* [SUPPLIED MATERIAL]
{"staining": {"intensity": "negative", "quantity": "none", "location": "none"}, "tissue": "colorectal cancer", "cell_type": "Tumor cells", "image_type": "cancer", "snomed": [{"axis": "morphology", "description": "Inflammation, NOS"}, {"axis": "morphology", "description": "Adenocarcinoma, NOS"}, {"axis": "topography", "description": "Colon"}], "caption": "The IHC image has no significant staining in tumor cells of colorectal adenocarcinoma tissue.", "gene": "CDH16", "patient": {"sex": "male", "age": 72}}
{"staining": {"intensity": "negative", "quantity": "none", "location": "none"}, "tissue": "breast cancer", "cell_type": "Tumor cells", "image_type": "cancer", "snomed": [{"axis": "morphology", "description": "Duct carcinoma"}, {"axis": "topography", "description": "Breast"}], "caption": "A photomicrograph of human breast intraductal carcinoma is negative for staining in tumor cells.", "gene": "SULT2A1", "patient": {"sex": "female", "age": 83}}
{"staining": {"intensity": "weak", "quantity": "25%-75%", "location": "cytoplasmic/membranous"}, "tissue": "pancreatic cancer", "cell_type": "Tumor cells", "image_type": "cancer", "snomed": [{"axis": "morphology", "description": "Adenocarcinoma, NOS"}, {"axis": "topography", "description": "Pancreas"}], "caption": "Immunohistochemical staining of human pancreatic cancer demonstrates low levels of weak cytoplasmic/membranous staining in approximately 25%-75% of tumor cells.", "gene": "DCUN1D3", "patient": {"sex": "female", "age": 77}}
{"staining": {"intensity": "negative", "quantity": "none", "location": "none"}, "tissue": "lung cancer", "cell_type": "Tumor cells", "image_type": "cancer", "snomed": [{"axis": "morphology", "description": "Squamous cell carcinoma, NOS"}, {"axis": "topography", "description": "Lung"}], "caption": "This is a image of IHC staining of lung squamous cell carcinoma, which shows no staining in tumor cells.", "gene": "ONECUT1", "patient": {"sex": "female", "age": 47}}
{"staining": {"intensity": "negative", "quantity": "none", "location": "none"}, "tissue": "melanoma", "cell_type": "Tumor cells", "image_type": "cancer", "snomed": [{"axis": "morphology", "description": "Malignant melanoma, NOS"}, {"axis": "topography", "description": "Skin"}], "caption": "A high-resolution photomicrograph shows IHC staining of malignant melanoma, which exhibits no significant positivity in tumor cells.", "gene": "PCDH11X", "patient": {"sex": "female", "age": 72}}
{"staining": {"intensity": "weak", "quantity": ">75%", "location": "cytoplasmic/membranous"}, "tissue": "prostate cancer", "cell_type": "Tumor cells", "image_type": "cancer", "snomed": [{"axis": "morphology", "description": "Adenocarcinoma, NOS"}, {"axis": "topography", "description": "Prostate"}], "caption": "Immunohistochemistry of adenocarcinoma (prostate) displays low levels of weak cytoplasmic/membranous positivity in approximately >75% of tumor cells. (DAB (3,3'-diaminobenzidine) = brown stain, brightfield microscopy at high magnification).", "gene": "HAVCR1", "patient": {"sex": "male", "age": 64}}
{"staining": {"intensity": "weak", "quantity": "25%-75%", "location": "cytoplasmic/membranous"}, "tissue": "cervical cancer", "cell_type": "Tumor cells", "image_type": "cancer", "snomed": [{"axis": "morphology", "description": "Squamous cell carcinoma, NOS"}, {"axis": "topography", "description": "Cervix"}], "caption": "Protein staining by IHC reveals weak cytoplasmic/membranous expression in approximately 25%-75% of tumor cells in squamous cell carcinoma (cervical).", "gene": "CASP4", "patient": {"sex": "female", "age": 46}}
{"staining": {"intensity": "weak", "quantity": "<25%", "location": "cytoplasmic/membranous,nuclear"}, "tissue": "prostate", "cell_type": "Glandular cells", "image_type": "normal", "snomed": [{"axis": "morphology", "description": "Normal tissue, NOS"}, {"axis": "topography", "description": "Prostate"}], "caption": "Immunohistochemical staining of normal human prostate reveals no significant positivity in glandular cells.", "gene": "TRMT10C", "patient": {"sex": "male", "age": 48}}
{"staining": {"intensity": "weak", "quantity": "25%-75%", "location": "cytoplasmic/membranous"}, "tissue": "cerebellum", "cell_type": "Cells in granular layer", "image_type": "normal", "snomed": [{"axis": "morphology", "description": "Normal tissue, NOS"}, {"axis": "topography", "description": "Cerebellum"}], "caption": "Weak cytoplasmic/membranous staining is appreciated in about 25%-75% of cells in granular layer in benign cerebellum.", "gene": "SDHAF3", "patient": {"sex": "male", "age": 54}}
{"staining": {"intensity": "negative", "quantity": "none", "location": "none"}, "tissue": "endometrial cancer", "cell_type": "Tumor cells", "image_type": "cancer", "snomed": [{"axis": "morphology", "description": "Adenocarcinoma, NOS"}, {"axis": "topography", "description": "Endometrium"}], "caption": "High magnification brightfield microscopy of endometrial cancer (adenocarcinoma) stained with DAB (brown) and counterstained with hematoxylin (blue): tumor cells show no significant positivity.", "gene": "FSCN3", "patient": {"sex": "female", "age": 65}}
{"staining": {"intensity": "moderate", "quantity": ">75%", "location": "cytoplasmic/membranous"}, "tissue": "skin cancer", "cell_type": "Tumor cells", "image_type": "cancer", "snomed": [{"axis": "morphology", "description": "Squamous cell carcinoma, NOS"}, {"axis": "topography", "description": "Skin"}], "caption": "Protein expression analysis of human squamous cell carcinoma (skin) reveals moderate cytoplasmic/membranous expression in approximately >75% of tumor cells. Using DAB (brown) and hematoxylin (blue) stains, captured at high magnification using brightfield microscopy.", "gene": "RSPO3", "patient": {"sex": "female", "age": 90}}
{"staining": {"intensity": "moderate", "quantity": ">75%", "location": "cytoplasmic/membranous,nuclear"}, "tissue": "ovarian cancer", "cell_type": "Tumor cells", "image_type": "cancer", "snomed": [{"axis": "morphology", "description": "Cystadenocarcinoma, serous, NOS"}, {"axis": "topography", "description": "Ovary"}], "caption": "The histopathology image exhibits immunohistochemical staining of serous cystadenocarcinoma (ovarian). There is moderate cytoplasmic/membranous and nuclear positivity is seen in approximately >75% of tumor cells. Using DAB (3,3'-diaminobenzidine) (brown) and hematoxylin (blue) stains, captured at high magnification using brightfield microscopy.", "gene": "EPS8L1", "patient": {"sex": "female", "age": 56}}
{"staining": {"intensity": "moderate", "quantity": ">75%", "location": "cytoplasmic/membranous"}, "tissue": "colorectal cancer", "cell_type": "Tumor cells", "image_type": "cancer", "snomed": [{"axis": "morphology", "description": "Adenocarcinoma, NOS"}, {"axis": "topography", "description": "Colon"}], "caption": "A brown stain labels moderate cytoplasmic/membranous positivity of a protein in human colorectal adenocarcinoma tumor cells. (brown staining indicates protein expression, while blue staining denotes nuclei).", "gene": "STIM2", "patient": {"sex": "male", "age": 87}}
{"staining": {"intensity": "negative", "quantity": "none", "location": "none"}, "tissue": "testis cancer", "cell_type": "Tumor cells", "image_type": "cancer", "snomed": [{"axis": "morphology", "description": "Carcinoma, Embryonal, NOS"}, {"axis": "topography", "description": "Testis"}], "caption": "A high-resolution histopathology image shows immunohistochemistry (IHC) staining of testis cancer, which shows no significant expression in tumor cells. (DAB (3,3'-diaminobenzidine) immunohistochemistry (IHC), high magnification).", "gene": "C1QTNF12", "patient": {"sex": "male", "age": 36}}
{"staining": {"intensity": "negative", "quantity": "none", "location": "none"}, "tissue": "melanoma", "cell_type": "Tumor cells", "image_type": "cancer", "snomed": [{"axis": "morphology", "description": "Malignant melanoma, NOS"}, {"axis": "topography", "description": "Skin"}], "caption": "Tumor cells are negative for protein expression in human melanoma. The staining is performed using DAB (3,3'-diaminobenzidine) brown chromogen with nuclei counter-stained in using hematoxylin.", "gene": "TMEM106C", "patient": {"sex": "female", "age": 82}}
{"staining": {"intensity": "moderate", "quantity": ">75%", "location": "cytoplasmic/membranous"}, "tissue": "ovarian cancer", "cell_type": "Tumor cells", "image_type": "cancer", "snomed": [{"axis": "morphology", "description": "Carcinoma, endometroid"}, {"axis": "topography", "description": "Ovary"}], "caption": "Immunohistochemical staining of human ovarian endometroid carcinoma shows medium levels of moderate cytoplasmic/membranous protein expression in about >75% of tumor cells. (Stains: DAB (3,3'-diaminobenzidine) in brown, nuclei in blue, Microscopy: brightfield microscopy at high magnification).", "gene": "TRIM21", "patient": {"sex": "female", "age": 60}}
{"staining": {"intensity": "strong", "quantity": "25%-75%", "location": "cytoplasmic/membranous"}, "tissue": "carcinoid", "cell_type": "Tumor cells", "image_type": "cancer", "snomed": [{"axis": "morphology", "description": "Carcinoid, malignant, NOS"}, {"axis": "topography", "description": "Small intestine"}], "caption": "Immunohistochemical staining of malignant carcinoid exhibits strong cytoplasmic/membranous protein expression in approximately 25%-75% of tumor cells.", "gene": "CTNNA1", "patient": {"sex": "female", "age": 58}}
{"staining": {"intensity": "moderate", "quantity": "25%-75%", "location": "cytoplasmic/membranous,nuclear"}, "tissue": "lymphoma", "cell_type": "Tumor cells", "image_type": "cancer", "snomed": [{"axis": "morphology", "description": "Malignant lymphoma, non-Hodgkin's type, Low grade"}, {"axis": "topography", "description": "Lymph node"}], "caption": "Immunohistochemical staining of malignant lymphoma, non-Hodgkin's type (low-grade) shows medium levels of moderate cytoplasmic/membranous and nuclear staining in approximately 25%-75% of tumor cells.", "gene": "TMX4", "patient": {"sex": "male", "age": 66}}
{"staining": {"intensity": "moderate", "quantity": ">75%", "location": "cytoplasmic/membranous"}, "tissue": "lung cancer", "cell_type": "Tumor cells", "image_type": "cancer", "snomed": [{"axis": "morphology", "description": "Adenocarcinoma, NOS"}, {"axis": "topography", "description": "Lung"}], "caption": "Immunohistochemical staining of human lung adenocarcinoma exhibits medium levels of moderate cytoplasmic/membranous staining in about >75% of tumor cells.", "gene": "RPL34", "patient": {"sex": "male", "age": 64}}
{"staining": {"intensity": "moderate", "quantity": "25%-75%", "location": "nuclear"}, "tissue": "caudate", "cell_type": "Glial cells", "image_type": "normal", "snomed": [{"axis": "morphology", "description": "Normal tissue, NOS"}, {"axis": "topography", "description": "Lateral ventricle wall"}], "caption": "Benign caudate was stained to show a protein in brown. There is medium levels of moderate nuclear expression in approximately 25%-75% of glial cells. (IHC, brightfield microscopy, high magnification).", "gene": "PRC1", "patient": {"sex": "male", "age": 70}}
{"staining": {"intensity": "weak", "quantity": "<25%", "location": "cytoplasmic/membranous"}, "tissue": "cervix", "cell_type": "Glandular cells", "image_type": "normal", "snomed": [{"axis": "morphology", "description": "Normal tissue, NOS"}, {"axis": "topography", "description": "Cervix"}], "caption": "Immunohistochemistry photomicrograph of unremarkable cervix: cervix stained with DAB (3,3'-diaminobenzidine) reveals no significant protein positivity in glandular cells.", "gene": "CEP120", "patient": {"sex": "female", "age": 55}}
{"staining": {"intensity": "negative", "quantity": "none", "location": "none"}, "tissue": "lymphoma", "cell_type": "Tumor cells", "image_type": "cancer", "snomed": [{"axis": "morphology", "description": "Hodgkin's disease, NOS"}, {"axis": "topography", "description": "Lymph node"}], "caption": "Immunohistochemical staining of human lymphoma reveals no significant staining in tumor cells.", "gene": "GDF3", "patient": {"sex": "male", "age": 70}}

* [WHAT TO DO]
Your answer must be the lines above from the one containing "of malignant carcinoid" to the one containing "caudate was stained", both included, restated word for word.

* [SOLVED PROBLEM]
{"staining": {"intensity": "strong", "quantity": "25%-75%", "location": "cytoplasmic/membranous"}, "tissue": "carcinoid", "cell_type": "Tumor cells", "image_type": "cancer", "snomed": [{"axis": "morphology", "description": "Carcinoid, malignant, NOS"}, {"axis": "topography", "description": "Small intestine"}], "caption": "Immunohistochemical staining of malignant carcinoid exhibits strong cytoplasmic/membranous protein expression in approximately 25%-75% of tumor cells.", "gene": "CTNNA1", "patient": {"sex": "female", "age": 58}}
{"staining": {"intensity": "moderate", "quantity": "25%-75%", "location": "cytoplasmic/membranous,nuclear"}, "tissue": "lymphoma", "cell_type": "Tumor cells", "image_type": "cancer", "snomed": [{"axis": "morphology", "description": "Malignant lymphoma, non-Hodgkin's type, Low grade"}, {"axis": "topography", "description": "Lymph node"}], "caption": "Immunohistochemical staining of malignant lymphoma, non-Hodgkin's type (low-grade) shows medium levels of moderate cytoplasmic/membranous and nuclear staining in approximately 25%-75% of tumor cells.", "gene": "TMX4", "patient": {"sex": "male", "age": 66}}
{"staining": {"intensity": "moderate", "quantity": ">75%", "location": "cytoplasmic/membranous"}, "tissue": "lung cancer", "cell_type": "Tumor cells", "image_type": "cancer", "snomed": [{"axis": "morphology", "description": "Adenocarcinoma, NOS"}, {"axis": "topography", "description": "Lung"}], "caption": "Immunohistochemical staining of human lung adenocarcinoma exhibits medium levels of moderate cytoplasmic/membranous staining in about >75% of tumor cells.", "gene": "RPL34", "patient": {"sex": "male", "age": 64}}
{"staining": {"intensity": "moderate", "quantity": "25%-75%", "location": "nuclear"}, "tissue": "caudate", "cell_type": "Glial cells", "image_type": "normal", "snomed": [{"axis": "morphology", "description": "Normal tissue, NOS"}, {"axis": "topography", "description": "Lateral ventricle wall"}], "caption": "Benign caudate was stained to show a protein in brown. There is medium levels of moderate nuclear expression in approximately 25%-75% of glial cells. (IHC, brightfield microscopy, high magnification).", "gene": "PRC1", "patient": {"sex": "male", "age": 70}}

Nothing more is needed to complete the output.